▸ **PROBLEM TO SOLVE**
Can you quote the bicycling blog post word for word, beginning at the words "To the people" and stopping after "sugary breakfast treat."?

▸ **PASSAGE TO READ**
= = = = =
To the people who say that the reality is that there are too many cars and that it cannot be safe to have a bicyclist on the road?  You better pray that you're wrong.

Start biycling or you'll sink like a stone.

The bicyclists are not the problem.

The bicyclists are the solution.

**The people of the Scandinavian country.  Not the sugary breakfast treat.

Friday, June 21, 2013

bicyclists of a feather. a tiny hopefully heartwarming story.

Today I am home sick with a cold and so after drinking a bunch of cups of tea I end up here with a yearning to update the bicycling world with an experience that while tiny, still made me very happy.

Two days back I had the same cold but was not sick enough to stay out of work.  The end of the day comes and I get my bicycle from where it is propped up outside of an area cubicle farm, I head down three floors via the elevator, and I go through two locked doors and into the California evening.  It's windy but pretty out.  I get on my bicycle and start pedaling.

Biking when you have a cold may sound dumb (and I dunno, maybe it is dumb) but for me if I am congested in some way, the act of bicycling seems to clear my lungs and at least for an hour or so I get a well deserved reprieve from the sniffling and stuffiness.

Still, I'm a little low energy and the wind slows me further.  I cross the 101 and pass the big box stores and head towards one of the nastier parts of my ride, the segment where I attempt to take the middle lane to go straight but people force themselves past me on the right and the left anyways.  The under the weather feeling I have makes me sag even more as I head towards this piece of road that smells so much like ass.
= = = = =
▸ **PROVIDED RECORDS**
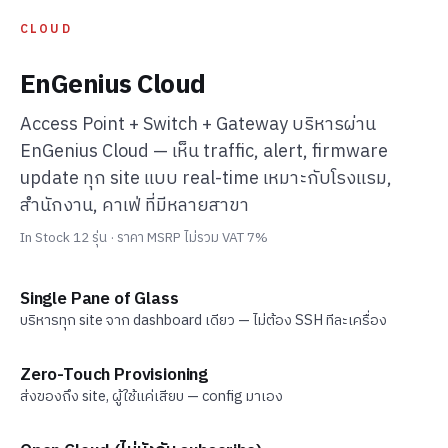
CLOUD
EnGenius Cloud
Access Point + Switch + Gateway บริหารผ่าน
EnGenius Cloud — เห็น traffic, alert, firmware
update ทุก site แบบ real-time เหมาะกับโรงแรม,
สำนักงาน, คาเฟ่ ที่มีหลายสาขา
In Stock 12 รุ่น · ราคา MSRP ไม่รวม VAT 7%
Single Pane of Glass
บริหารทุก site จาก dashboard เดียว — ไม่ต้อง SSH ทีละเครื่อง
Zero-Touch Provisioning
ส่งของถึง site, ผู้ใช้แค่เสียบ — config มาเอง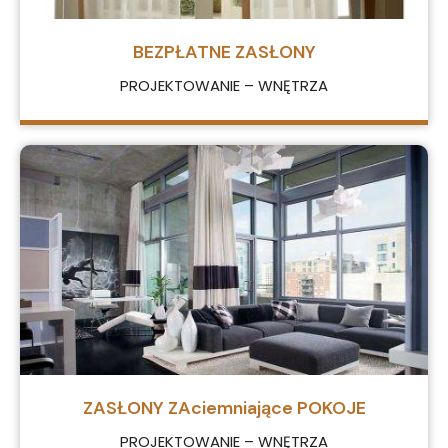
BEZPŁATNE ZASŁONY
PROJEKTOWANIE – WNĘTRZA
ZASŁONY ZAciemniające POKOJE
PROJEKTOWANIE – WNĘTRZA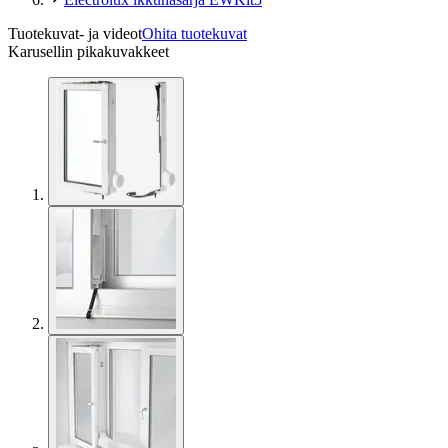
Tuotekuvat- ja videot
Ohita tuotekuvat
Karusellin pikakuvakkeet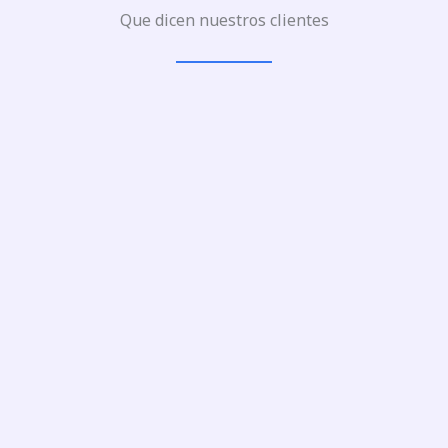
Que dicen nuestros clientes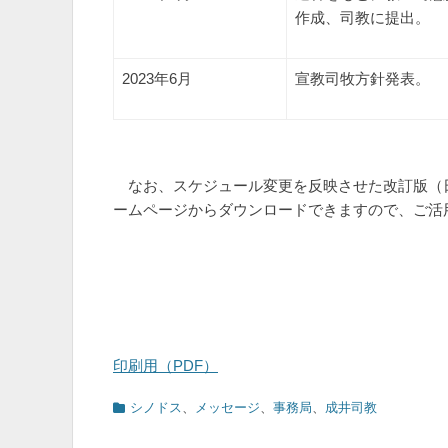
作成、司教に提出。
2023年6月
宣教司牧方針発表。
なお、スケジュール変更を反映させた改訂版（
ームページからダウンロードできますので、ご活
印刷用（PDF）
カ
シノドス
、
メッセージ
、
事務局
、
成井司教
テ
ゴ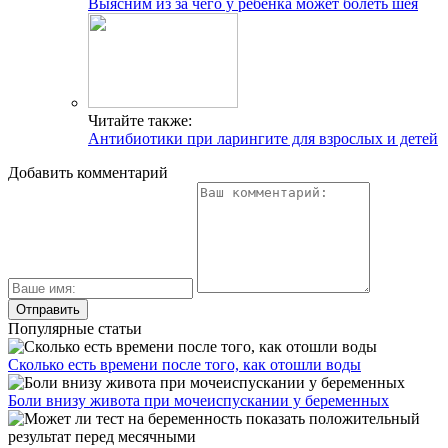
Выясним из за чего у ребенка может болеть шея
Читайте также:
Антибиотики при ларингите для взрослых и детей
Добавить комментарий
Популярные статьи
Сколько есть времени после того, как отошли воды
Боли внизу живота при мочеиспускании у беременных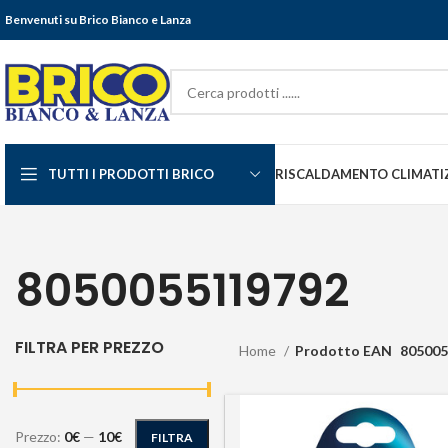
Benvenuti su Brico Bianco e Lanza
TUTTI I PRODOTTI BRICO
RISCALDAMENTO CLIMATI
8050055119792
FILTRA PER PREZZO
Home
Prodotto EAN
805005
Prezzo:
0€
—
10€
FILTRA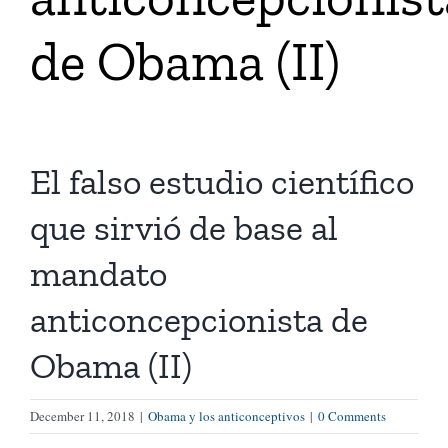
de Obama (II)
Tienda Virtual
Buscar
El falso estudio científico
Cómo Donar
que sirvió de base al
mandato
anticoncepcionista de
Obama (II)
December 11, 2018
|
Obama y los anticonceptivos
|
0 Comments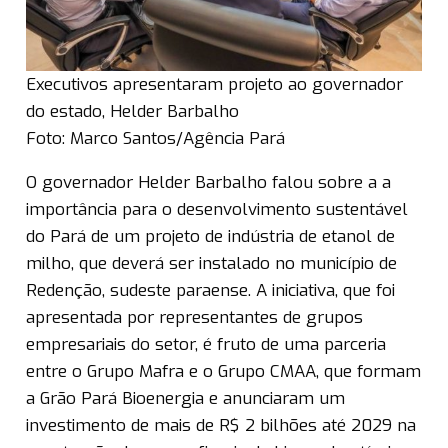
Executivos apresentaram projeto ao governador
do estado, Helder Barbalho
Foto: Marco Santos/Agência Pará
O governador Helder Barbalho falou sobre a a
importância para o desenvolvimento sustentável
do Pará de um projeto de indústria de etanol de
milho, que deverá ser instalado no município de
Redenção, sudeste paraense. A iniciativa, que foi
apresentada por representantes de grupos
empresariais do setor, é fruto de uma parceria
entre o Grupo Mafra e o Grupo CMAA, que formam
a Grão Pará Bioenergia e anunciaram um
investimento de mais de R$ 2 bilhões até 2029 na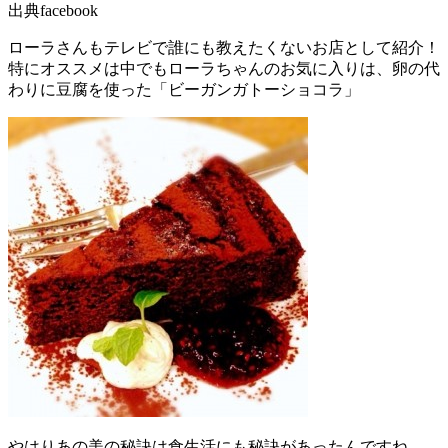
出典facebook
ローラさんもテレビで誰にも教えたくないお店として紹介！
特にオススメは中でもローラちゃんのお気に入りは、卵の代
わりに豆腐を使った「ビーガンガトーショコラ」
やはりあの美の秘訣は食生活にも秘訣があったんですね。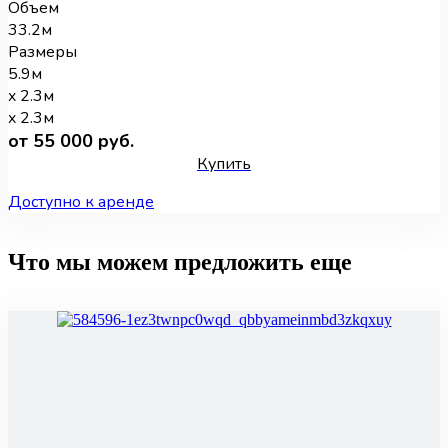
Объем
33.2м
Размеры
5.9м
x 2.3м
x 2.3м
от 55 000 руб.
Купить
Доступно к аренде
Что мы можем предложить еще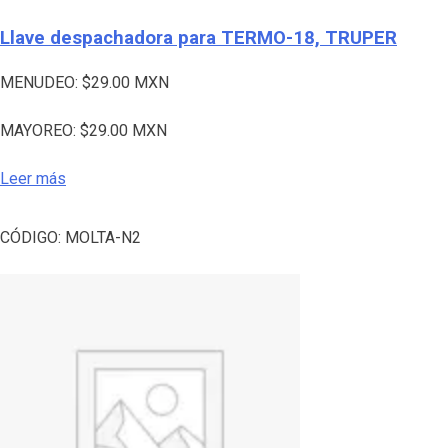
Llave despachadora para TERMO-18, TRUPER
MENUDEO:
$
29.00
MXN
MAYOREO:
$
29.00
MXN
Leer más
CÓDIGO:
MOLTA-N2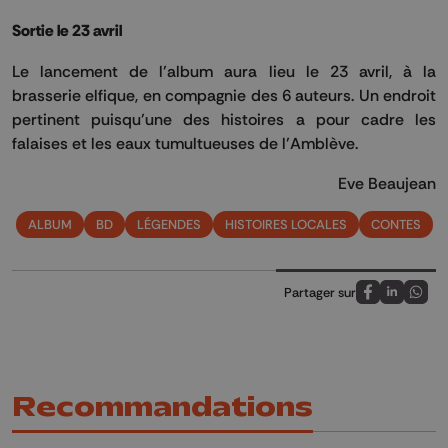
Sortie le 23 avril
Le lancement de l’album aura lieu le 23 avril, à la
brasserie elfique, en compagnie des 6 auteurs. Un endroit
pertinent puisqu’une des histoires a pour cadre les
falaises et les eaux tumultueuses de l’Amblève.
Eve Beaujean
ALBUM
BD
LÉGENDES
HISTOIRES LOCALES
CONTES
Partager sur
Partagez sur
Partagez 
Parta
Recommandations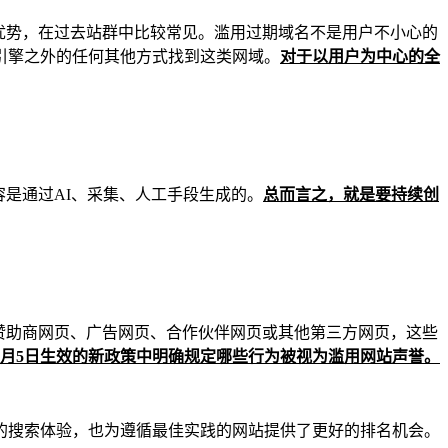
优势，在过去站群中比较常见。滥用过期域名不是用户不小心的
引擎之外的任何其他方式找到这类网域。
对于以用户为中心的全
容是通过AI、采集、人工手段生成的。
总而言之，就是要持续创
赞助商网页、广告网页、合作伙伴网页或其他第三方网页，这些
年5月5日生效的新政策中明确规定哪些行为被视为滥用网站声誉。
的搜索体验，也为遵循最佳实践的网站提供了更好的排名机会。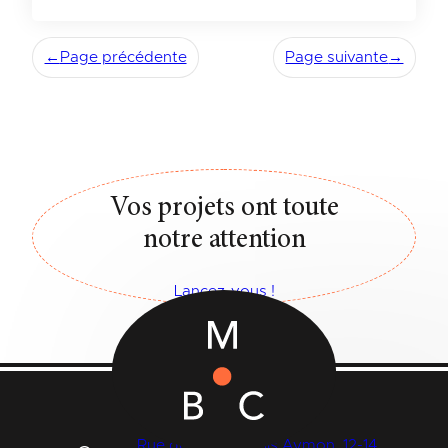
←
Page précédente
Page suivante
→
Vos projets ont toute
notre attention
Lancez-vous !
Rue des Quatre Fils Aymon, 12-14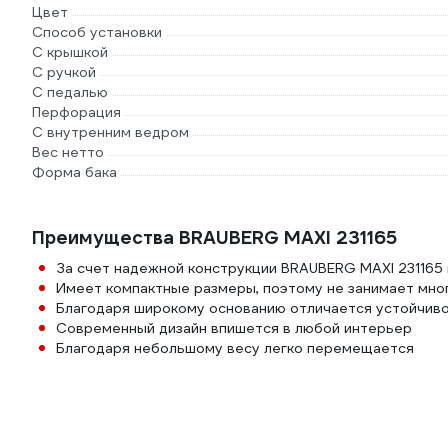
Цвет
Способ установки
С крышкой
С ручкой
С педалью
Перфорация
С внутренним ведром
Вес нетто
Форма бака
Преимущества BRAUBERG MAXI 231165
За счет надежной конструкции BRAUBERG MAXI 231165
Имеет компактные размеры, поэтому не занимает мно
Благодаря широкому основанию отличается устойчив
Современный дизайн впишется в любой интерьер
Благодаря небольшому весу легко перемещается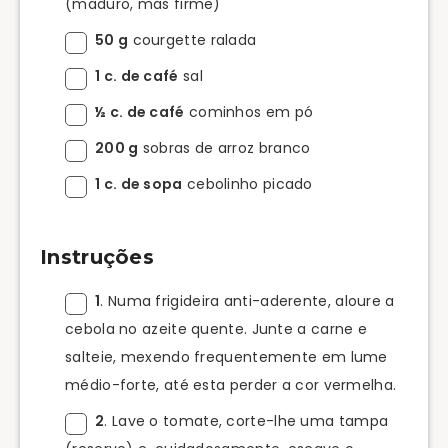
(maduro, mas firme)
50 g
courgette ralada
1 c. de café
sal
½ c. de café
cominhos em pó
200 g
sobras de arroz branco
1 c. de sopa
cebolinho picado
Instruções
1
. Numa frigideira anti-aderente, aloure a
cebola no azeite quente. Junte a carne e
salteie, mexendo frequentemente em lume
médio-forte, até esta perder a cor vermelha.
2
. Lave o tomate, corte-lhe uma tampa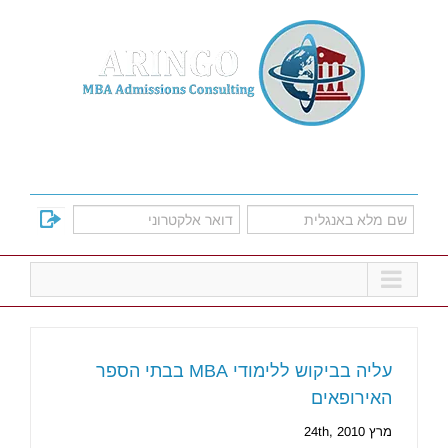
Ski
t
conten
למד על אפשרויות הקבלה לתוכניות הMBA
המובילות
עליה בביקוש ללימודי MBA בבתי הספר
האירופאים
מרץ 24th, 2010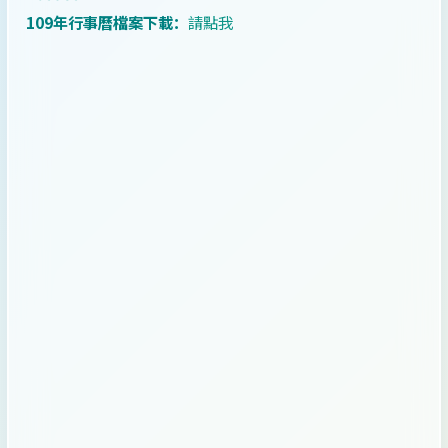
109年行事曆檔案下載：
請點我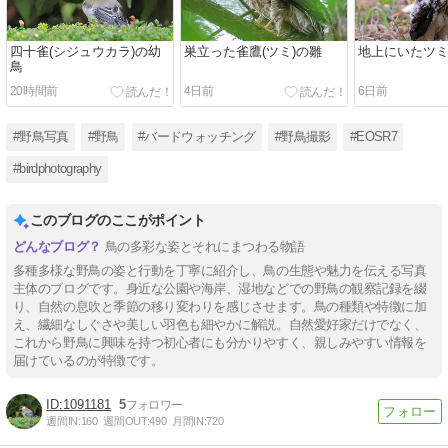
四十雀(シジュウカラ)の幼
巣立った雀鷹(ツミ)の雛
地上にいたツ
鳥
20時間前
4日前
6日前
#野鳥写真
#野鳥
#バードウォッチング
#野鳥撮影
#EOSR7
#birdphotography
このブログのここがポイント
鳥の多彩な姿とそれにまつわる物語
多種多様な野鳥の姿と行動を丁寧に紹介し、鳥の生態や魅力を伝える写真
主体のブログです。身近な公園や海岸、湿地などでの野鳥の観察記録を綴
り、自然の息吹と季節の移り変わりを感じさせます。鳥の種類や特徴に加
え、繊細なしぐさや美しい羽色も細やかに解説。自然愛好家だけでなく、
これから野鳥に興味を持つ初心者にも分かりやすく、親しみやすい情報を
届けているのが特徴です。
1091181
5
週間IN:
160
週間OUT:
490
月間IN:
720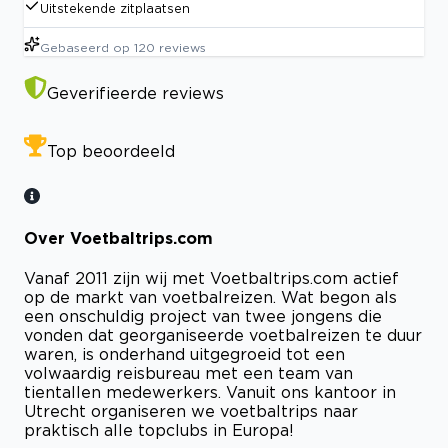
Uitstekende zitplaatsen
Gebaseerd op
120
reviews
Geverifieerde reviews
Top beoordeeld
Over Voetbaltrips.com
Vanaf 2011 zijn wij met Voetbaltrips.com actief
op de markt van voetbalreizen. Wat begon als
een onschuldig project van twee jongens die
vonden dat georganiseerde voetbalreizen te duur
waren, is onderhand uitgegroeid tot een
volwaardig reisbureau met een team van
tientallen medewerkers. Vanuit ons kantoor in
Utrecht organiseren we voetbaltrips naar
praktisch alle topclubs in Europa!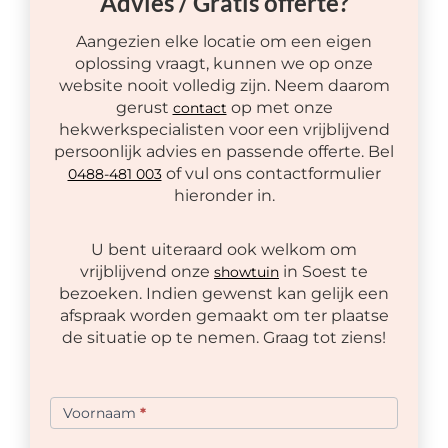
Advies / Gratis offerte?
Aangezien elke locatie om een eigen
oplossing vraagt, kunnen we op onze
website nooit volledig zijn. Neem daarom
gerust
op met onze
contact
hekwerkspecialisten voor een vrijblijvend
persoonlijk advies en passende offerte. Bel
of vul ons contactformulier
0488-481 003
hieronder in.
U bent uiteraard ook welkom om
vrijblijvend onze
in Soest te
showtuin
bezoeken. Indien gewenst kan gelijk een
afspraak worden gemaakt om ter plaatse
de situatie op te nemen. Graag tot ziens!
Offerte
formulier
Voornaam
*
VDH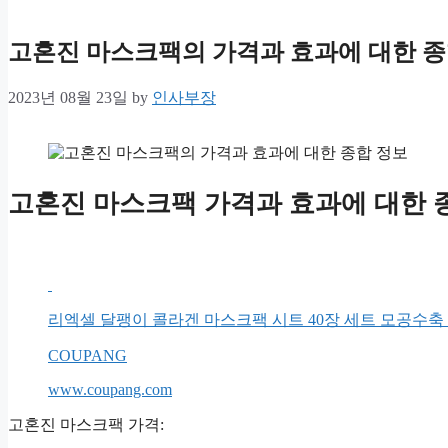
고혼진 마스크팩의 가격과 효과에 대한 종
2023년 08월 23일
by
인사부장
고혼진 마스크팩 가격과 효과에 대한 
리엑셀 달팽이 콜라겐 마스크팩 시트 40장 세트 모공수축
COUPANG
www.coupang.com
고혼진 마스크팩 가격: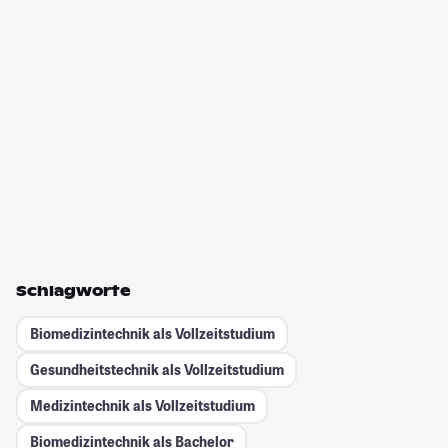
Schlagworte
Biomedizintechnik als Vollzeitstudium
Gesundheitstechnik als Vollzeitstudium
Medizintechnik als Vollzeitstudium
Biomedizintechnik als Bachelor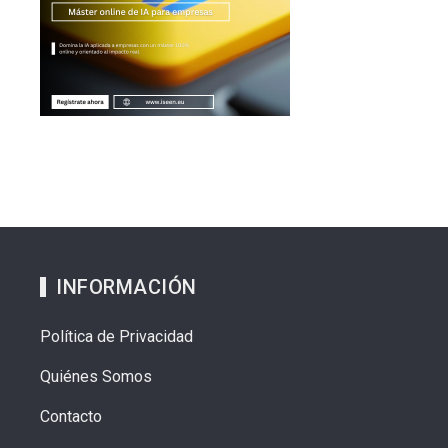
INFORMACIÓN
Política de Privacidad
Quiénes Somos
Contacto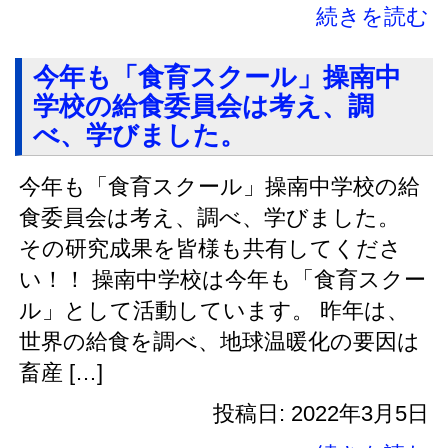
続きを読む
今年も「食育スクール」操南中
学校の給食委員会は考え、調
べ、学びました。
今年も「食育スクール」操南中学校の給
食委員会は考え、調べ、学びました。
その研究成果を皆様も共有してくださ
い！！ 操南中学校は今年も「食育スクー
ル」として活動しています。 昨年は、
世界の給食を調べ、地球温暖化の要因は
畜産 […]
投稿日: 2022年3月5日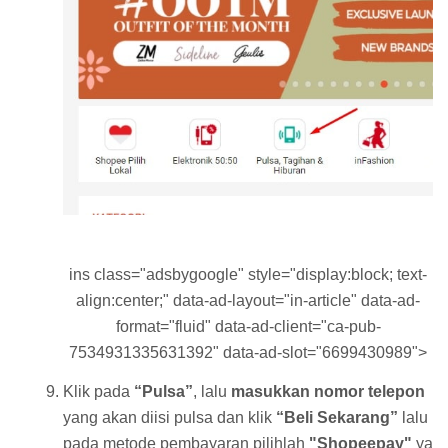
ins class="adsbygoogle" style="display:block; text-
align:center;" data-ad-layout="in-article" data-ad-
format="fluid" data-ad-client="ca-pub-
7534931335631392" data-ad-slot="6699430989">
Klik pada
“Pulsa”
, lalu
masukkan nomor telepon
yang akan diisi pulsa dan klik
“Beli Sekarang”
lalu
pada metode pembayaran pilihlah
"Shopeepay"
ya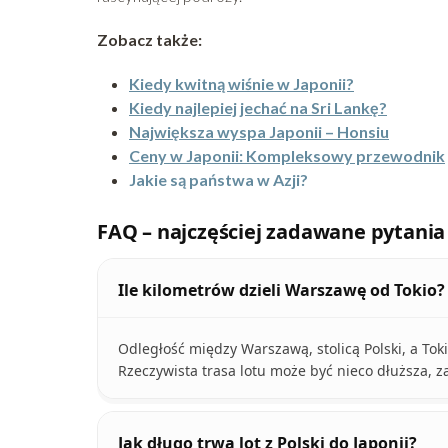
Zobacz także:
Kiedy kwitną wiśnie w Japonii?
Kiedy najlepiej jechać na Sri Lankę?
Największa wyspa Japonii – Honsiu
Ceny w Japonii: Kompleksowy przewodnik
Jakie są państwa w Azji?
FAQ – najczęściej zadawane pytania
Ile kilometrów dzieli Warszawę od Tokio?
Odległość między Warszawą, stolicą Polski, a Tokio
Rzeczywista trasa lotu może być nieco dłuższa, za
Jak długo trwa lot z Polski do Japonii?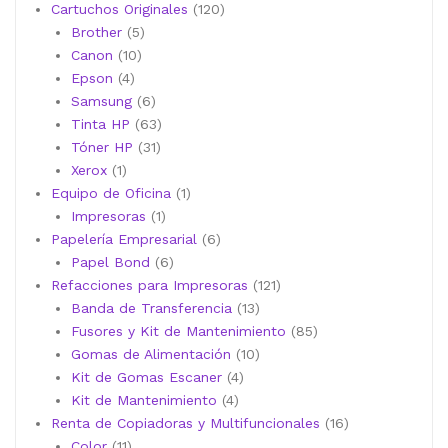
120
Cartuchos Originales
120
5
productos
Brother
5
10
productos
Canon
10
4
productos
Epson
4
productos
6
Samsung
6
productos
63
Tinta HP
63
31
productos
Tóner HP
31
1
productos
Xerox
1
producto
1
Equipo de Oficina
1
1
producto
Impresoras
1
producto
6
Papelería Empresarial
6
6
productos
Papel Bond
6
productos
121
Refacciones para Impresoras
121
13
productos
Banda de Transferencia
13
productos
85
Fusores y Kit de Mantenimiento
85
10
productos
Gomas de Alimentación
10
4
productos
Kit de Gomas Escaner
4
4
productos
Kit de Mantenimiento
4
productos
16
Renta de Copiadoras y Multifuncionales
16
11
productos
Color
11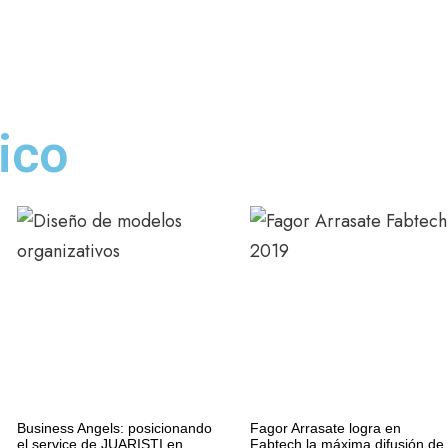
ico
Business Angels: posicionando
Fagor Arrasate logra en
el service de JUARISTI en
Fabtech la máxima difusión de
= = = = =
▸ **EXERCISE SOLUTION**
To the people who say that the reality is that there are too many cars and that it cannot be safe to have a bicyclist on the road?  You better pray that you're wrong.

Start biycling or you'll sink like a stone.

The bicyclists are not the problem.

The bicyclists are the solution.

**The people of the Scandinavian country.  Not the sugary breakfast treat.